▶ _WHAT THIS TASK INVOLVES_: Since pictures do not belong in the copy, please repeat every record below exactly without them.

[DATA FOR PROCESSING — start]

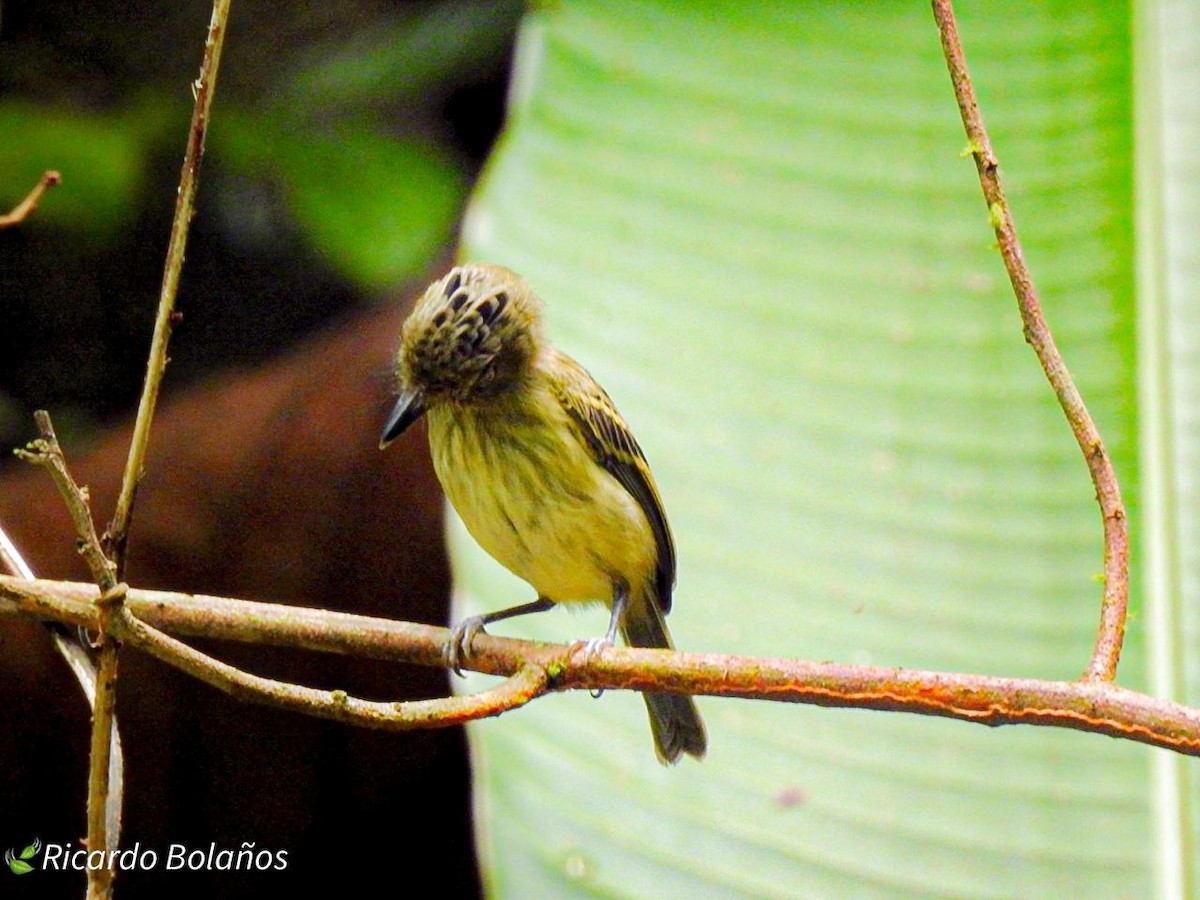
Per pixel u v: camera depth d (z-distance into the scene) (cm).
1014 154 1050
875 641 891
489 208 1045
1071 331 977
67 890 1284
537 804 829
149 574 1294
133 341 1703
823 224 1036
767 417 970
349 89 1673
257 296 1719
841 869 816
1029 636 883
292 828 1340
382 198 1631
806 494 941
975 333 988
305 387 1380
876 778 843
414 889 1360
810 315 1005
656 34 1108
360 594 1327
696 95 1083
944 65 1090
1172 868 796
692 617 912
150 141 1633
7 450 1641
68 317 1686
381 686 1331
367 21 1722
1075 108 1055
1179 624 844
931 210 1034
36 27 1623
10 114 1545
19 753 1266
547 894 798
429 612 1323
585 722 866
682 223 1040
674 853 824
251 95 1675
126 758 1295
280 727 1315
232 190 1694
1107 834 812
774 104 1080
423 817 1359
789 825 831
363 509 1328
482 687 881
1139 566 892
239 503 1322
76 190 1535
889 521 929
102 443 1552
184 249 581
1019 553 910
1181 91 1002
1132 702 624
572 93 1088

[DATA FOR PROCESSING — finish]

▶ _RESULT FOR THIS TASK_:
Per pixel u v: camera depth d (z-distance into the scene) (cm).
1014 154 1050
875 641 891
489 208 1045
1071 331 977
67 890 1284
537 804 829
149 574 1294
133 341 1703
823 224 1036
767 417 970
349 89 1673
257 296 1719
841 869 816
1029 636 883
292 828 1340
382 198 1631
806 494 941
975 333 988
305 387 1380
876 778 843
414 889 1360
810 315 1005
656 34 1108
360 594 1327
696 95 1083
944 65 1090
1172 868 796
692 617 912
150 141 1633
7 450 1641
68 317 1686
381 686 1331
367 21 1722
1075 108 1055
1179 624 844
931 210 1034
36 27 1623
10 114 1545
19 753 1266
547 894 798
429 612 1323
585 722 866
682 223 1040
674 853 824
251 95 1675
126 758 1295
280 727 1315
232 190 1694
1107 834 812
774 104 1080
423 817 1359
789 825 831
363 509 1328
482 687 881
1139 566 892
239 503 1322
76 190 1535
889 521 929
102 443 1552
184 249 581
1019 553 910
1181 91 1002
1132 702 624
572 93 1088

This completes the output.